Mississippi AG: We Purged "Taint" of Racism from Felon Disenfranchisement Law in 1968
Mississippi Attorney General Lynn Fitch is urging the U.S. Supreme Court not to review the State’s Jim Crow-era felony disenfranchisement law, telling the justices that the State “purged any taint from the 1890 law” with changes in 1950s and 1960s—a period when Mississippi was openly defying federal desegregation orders.
The case, Harness v. Watson, is over Section 241 of the Mississippi Constitution, which white-supremacist leaders adopted in 1890 in an attempt to disenfranchise Black residents for life. The law designated certain crimes that white lawmakers at the time believed Black people were more likely to commit as “disenfranchising crimes.”
The Mississippi Center For Justice is representing two disenfranchised Black plaintiffs in the case, Roy Harness and Kamal Karriem. On Aug. 24, the conservative 5th U.S. Circuit Court of Appeals in New Orleans admitted in a ruling that Section 241 was “steeped in racism,” but the court’s white, conservative majority voted to uphold it by claiming Mississippi has made enough changes since 1890 to override the racist “taint” of Jim Crow.

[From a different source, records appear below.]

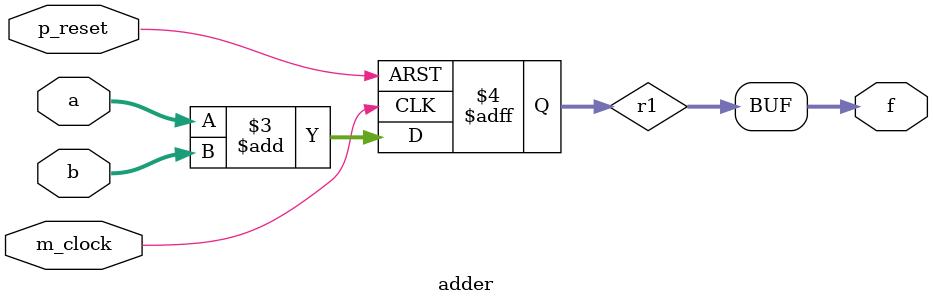
<source format=v>

/*Produced by NSL Core(version=20240708), IP ARCH, Inc. Thu Aug  8 13:52:17 2024
 Licensed to :EVALUATION USER*/
/*
 DO NOT USE ANY PART OF THIS FILE FOR COMMERCIAL PRODUCTS. 
*/

module adder ( p_reset , m_clock , a , b , f );
  input p_reset, m_clock;
  wire p_reset, m_clock;
  input [1:0] a;
  wire [1:0] a;
  input [1:0] b;
  wire [1:0] b;
  output [1:0] f;
  wire [1:0] f;
  reg [1:0] r1;

   assign  f = r1;
always @(posedge m_clock or negedge p_reset)
  begin
if (~p_reset)
     r1 <= 2'b00;
else   r1 <= (a+b);
end
endmodule

/*Produced by NSL Core(version=20240708), IP ARCH, Inc. Thu Aug  8 13:52:17 2024
 Licensed to :EVALUATION USER*/

</source>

MCJ asked the U.S. Supreme Court to hear an appeal last October, with lead lawyer Rob McDuff calling the law a “remaining vestige of the malicious 1890 plan to prevent an entire race of people from voting in Mississippi.”
Fitch filed the brief-in-opposition to the request on Jan. 3, 2023, arguing that states have “broad” power to deny citizens who commit crimes the right to vote. The brief points to the 14th Amendment, which says states may deny citizens “the right to vote” for “participation in rebellion, or other crime.” Her brief concedes, however, that the Mississippi Supreme Court once admitted that lawmakers designed the law to prevent Black men from voting.
“Restrained by the federal constitution from discriminating against the negro race, the convention discriminated against its characteristics and the offenses to which its weaker members were prone,” the Mississippi Supreme Court explained in 1896.
“Based on the view that black Mississippians were ‘given rather to furtive offenses than to the robust crimes of the whites,’ in the 1890 disenfranchisement provision, ‘[b]urglary, theft, arson, and obtaining money under false pretenses were declared to be disqualifications, while robbery and murder and other crimes in which violence was the principal ingredient were not,’” Fitch’s brief says, reciting the 1896 opinion.